- Items from a dataset -
┌──

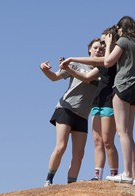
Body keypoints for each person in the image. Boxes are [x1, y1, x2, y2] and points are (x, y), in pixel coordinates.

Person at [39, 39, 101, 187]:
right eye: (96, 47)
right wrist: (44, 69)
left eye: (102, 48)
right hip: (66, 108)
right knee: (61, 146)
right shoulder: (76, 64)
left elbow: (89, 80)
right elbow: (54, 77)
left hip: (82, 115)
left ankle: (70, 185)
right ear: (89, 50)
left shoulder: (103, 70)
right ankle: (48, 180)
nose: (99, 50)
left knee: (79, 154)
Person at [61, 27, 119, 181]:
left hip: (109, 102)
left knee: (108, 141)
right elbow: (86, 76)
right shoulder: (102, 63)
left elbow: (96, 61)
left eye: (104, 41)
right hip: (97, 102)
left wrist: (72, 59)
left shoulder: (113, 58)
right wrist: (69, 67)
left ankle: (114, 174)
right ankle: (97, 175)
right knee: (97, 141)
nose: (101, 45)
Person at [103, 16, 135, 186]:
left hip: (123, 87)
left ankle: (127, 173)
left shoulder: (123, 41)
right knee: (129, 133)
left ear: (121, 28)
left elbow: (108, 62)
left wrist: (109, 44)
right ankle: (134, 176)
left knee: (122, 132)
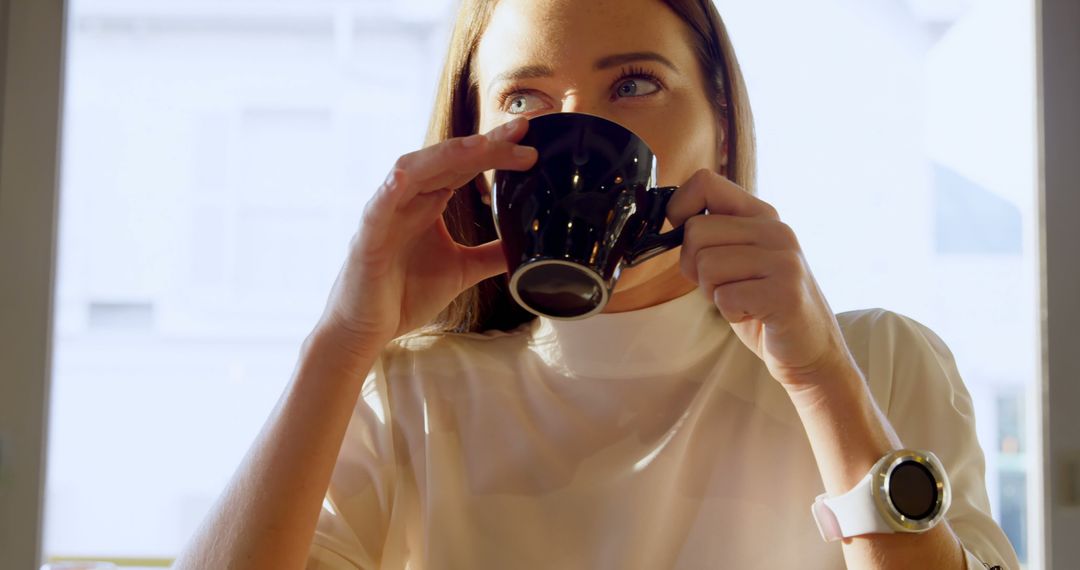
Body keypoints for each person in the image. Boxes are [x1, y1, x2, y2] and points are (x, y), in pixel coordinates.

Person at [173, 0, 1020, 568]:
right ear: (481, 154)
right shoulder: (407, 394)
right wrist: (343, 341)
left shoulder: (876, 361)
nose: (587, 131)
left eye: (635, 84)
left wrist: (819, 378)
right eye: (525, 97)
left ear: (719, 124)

└──
┌──

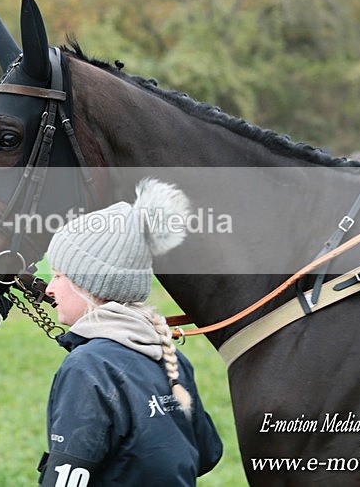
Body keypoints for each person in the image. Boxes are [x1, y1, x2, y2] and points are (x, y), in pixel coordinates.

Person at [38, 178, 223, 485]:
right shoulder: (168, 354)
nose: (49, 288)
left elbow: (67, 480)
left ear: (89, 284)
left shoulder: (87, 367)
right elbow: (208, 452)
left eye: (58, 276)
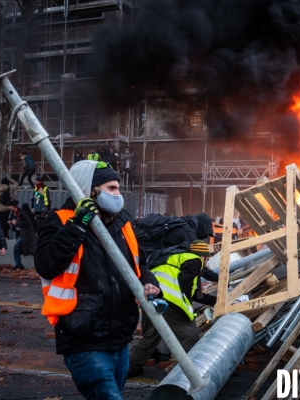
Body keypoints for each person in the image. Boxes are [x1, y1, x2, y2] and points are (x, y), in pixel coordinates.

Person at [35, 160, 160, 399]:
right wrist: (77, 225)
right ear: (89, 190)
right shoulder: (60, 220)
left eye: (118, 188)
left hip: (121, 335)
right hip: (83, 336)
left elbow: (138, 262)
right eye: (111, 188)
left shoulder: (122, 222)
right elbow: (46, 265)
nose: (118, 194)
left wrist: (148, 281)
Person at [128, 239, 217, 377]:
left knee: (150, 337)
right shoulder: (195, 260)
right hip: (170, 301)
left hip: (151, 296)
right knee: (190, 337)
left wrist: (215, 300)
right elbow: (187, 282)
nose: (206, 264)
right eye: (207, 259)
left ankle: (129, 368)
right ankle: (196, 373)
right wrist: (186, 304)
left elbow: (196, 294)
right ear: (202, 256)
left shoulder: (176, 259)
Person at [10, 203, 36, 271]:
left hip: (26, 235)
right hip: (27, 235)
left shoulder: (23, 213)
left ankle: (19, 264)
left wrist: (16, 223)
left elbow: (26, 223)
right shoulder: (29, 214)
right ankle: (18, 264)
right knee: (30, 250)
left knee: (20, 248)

└──
┌──

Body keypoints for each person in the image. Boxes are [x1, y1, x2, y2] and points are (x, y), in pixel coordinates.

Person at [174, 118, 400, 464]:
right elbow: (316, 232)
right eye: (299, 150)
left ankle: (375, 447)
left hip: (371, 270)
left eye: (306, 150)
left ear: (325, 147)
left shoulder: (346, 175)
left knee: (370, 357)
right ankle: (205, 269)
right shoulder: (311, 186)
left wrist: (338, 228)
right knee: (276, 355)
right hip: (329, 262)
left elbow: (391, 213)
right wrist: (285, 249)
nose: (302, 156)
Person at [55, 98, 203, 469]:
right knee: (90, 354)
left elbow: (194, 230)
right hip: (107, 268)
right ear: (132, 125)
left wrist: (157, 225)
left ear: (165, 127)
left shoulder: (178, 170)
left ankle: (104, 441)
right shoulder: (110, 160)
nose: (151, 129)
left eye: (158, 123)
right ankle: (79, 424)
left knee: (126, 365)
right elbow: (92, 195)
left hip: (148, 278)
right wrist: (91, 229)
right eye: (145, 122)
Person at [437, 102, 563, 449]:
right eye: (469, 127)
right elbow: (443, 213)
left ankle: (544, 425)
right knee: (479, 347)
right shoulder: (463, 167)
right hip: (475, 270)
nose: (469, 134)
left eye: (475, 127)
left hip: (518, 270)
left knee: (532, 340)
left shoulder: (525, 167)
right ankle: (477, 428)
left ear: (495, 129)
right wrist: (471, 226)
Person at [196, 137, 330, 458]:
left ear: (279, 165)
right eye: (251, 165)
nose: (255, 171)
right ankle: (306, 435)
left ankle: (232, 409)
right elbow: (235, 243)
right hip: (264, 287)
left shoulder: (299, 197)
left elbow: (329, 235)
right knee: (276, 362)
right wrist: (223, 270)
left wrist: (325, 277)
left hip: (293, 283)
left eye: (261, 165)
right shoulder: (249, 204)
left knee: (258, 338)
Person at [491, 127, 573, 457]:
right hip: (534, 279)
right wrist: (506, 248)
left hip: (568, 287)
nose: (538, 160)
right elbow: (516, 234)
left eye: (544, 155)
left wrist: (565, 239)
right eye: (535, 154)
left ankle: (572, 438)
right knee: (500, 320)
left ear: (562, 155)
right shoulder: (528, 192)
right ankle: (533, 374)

└──

- Work required -
Would you filter the records and copy each line that contains the word "nose"?

- Response to the task -
nose: (99, 50)
nose: (101, 45)
nose: (587, 131)
nose: (49, 288)
nose: (118, 194)
nose: (206, 264)
nose: (302, 156)
nose: (151, 129)
nose: (469, 134)
nose: (255, 171)
nose: (538, 160)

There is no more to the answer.